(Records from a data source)
______

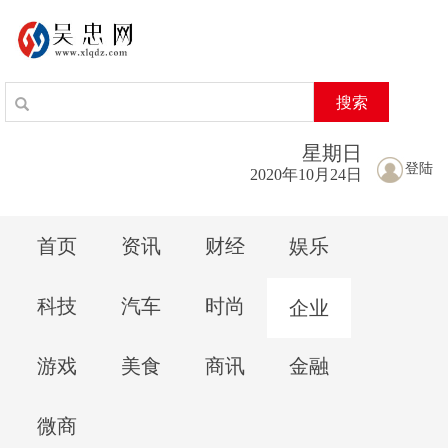
搜索
星期
日
登陆
2020年10月24日
首页
资讯
财经
娱乐
科技
汽车
时尚
企业
游戏
美食
商讯
金融
微商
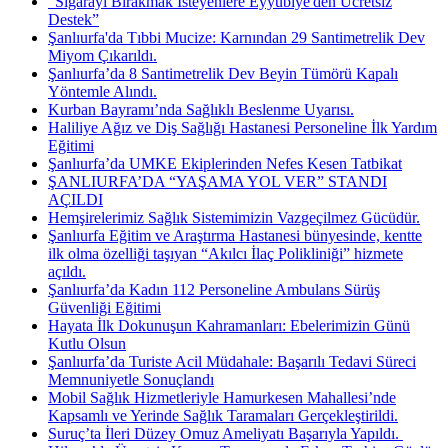
"Sigarayı Bırakmak İsteyenlere Eyyübiye'den Ücretsiz
Destek”
Şanlıurfa'da Tıbbi Mucize: Karnından 29 Santimetrelik Dev
Miyom Çıkarıldı.
Şanlıurfa’da 8 Santimetrelik Dev Beyin Tümörü Kapalı
Yöntemle Alındı.
Kurban Bayramı’nda Sağlıklı Beslenme Uyarısı.
Haliliye Ağız ve Diş Sağlığı Hastanesi Personeline İlk Yardım
Eğitimi
Şanlıurfa’da UMKE Ekiplerinden Nefes Kesen Tatbikat
ŞANLIURFA’DA “YAŞAMA YOL VER” STANDI
AÇILDI
Hemşirelerimiz Sağlık Sistemimizin Vazgeçilmez Gücüdür.
Şanlıurfa Eğitim ve Araştırma Hastanesi bünyesinde, kentte
ilk olma özelliği taşıyan “Akılcı İlaç Polikliniği” hizmete
açıldı.
Şanlıurfa’da Kadın 112 Personeline Ambulans Sürüş
Güvenliği Eğitimi
Hayata İlk Dokunuşun Kahramanları: Ebelerimizin Günü
Kutlu Olsun
Şanlıurfa’da Turiste Acil Müdahale: Başarılı Tedavi Süreci
Memnuniyetle Sonuçlandı
Mobil Sağlık Hizmetleriyle Hamurkesen Mahallesi’nde
Kapsamlı ve Yerinde Sağlık Taramaları Gerçekleştirildi.
Suruç’ta İleri Düzey Omuz Ameliyatı Başarıyla Yapıldı. ​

______

:: Task statement ::
Omitting all pictures, copy the preceding entries without any alteration.

:: Response to this exercise ::
搜索
星期
日
登陆
2020年10月24日
首页
资讯
财经
娱乐
科技
汽车
时尚
企业
游戏
美食
商讯
金融
微商
"Sigarayı Bırakmak İsteyenlere Eyyübiye'den Ücretsiz
Destek”
Şanlıurfa'da Tıbbi Mucize: Karnından 29 Santimetrelik Dev
Miyom Çıkarıldı.
Şanlıurfa’da 8 Santimetrelik Dev Beyin Tümörü Kapalı
Yöntemle Alındı.
Kurban Bayramı’nda Sağlıklı Beslenme Uyarısı.
Haliliye Ağız ve Diş Sağlığı Hastanesi Personeline İlk Yardım
Eğitimi
Şanlıurfa’da UMKE Ekiplerinden Nefes Kesen Tatbikat
ŞANLIURFA’DA “YAŞAMA YOL VER” STANDI
AÇILDI
Hemşirelerimiz Sağlık Sistemimizin Vazgeçilmez Gücüdür.
Şanlıurfa Eğitim ve Araştırma Hastanesi bünyesinde, kentte
ilk olma özelliği taşıyan “Akılcı İlaç Polikliniği” hizmete
açıldı.
Şanlıurfa’da Kadın 112 Personeline Ambulans Sürüş
Güvenliği Eğitimi
Hayata İlk Dokunuşun Kahramanları: Ebelerimizin Günü
Kutlu Olsun
Şanlıurfa’da Turiste Acil Müdahale: Başarılı Tedavi Süreci
Memnuniyetle Sonuçlandı
Mobil Sağlık Hizmetleriyle Hamurkesen Mahallesi’nde
Kapsamlı ve Yerinde Sağlık Taramaları Gerçekleştirildi.
Suruç’ta İleri Düzey Omuz Ameliyatı Başarıyla Yapıldı. ​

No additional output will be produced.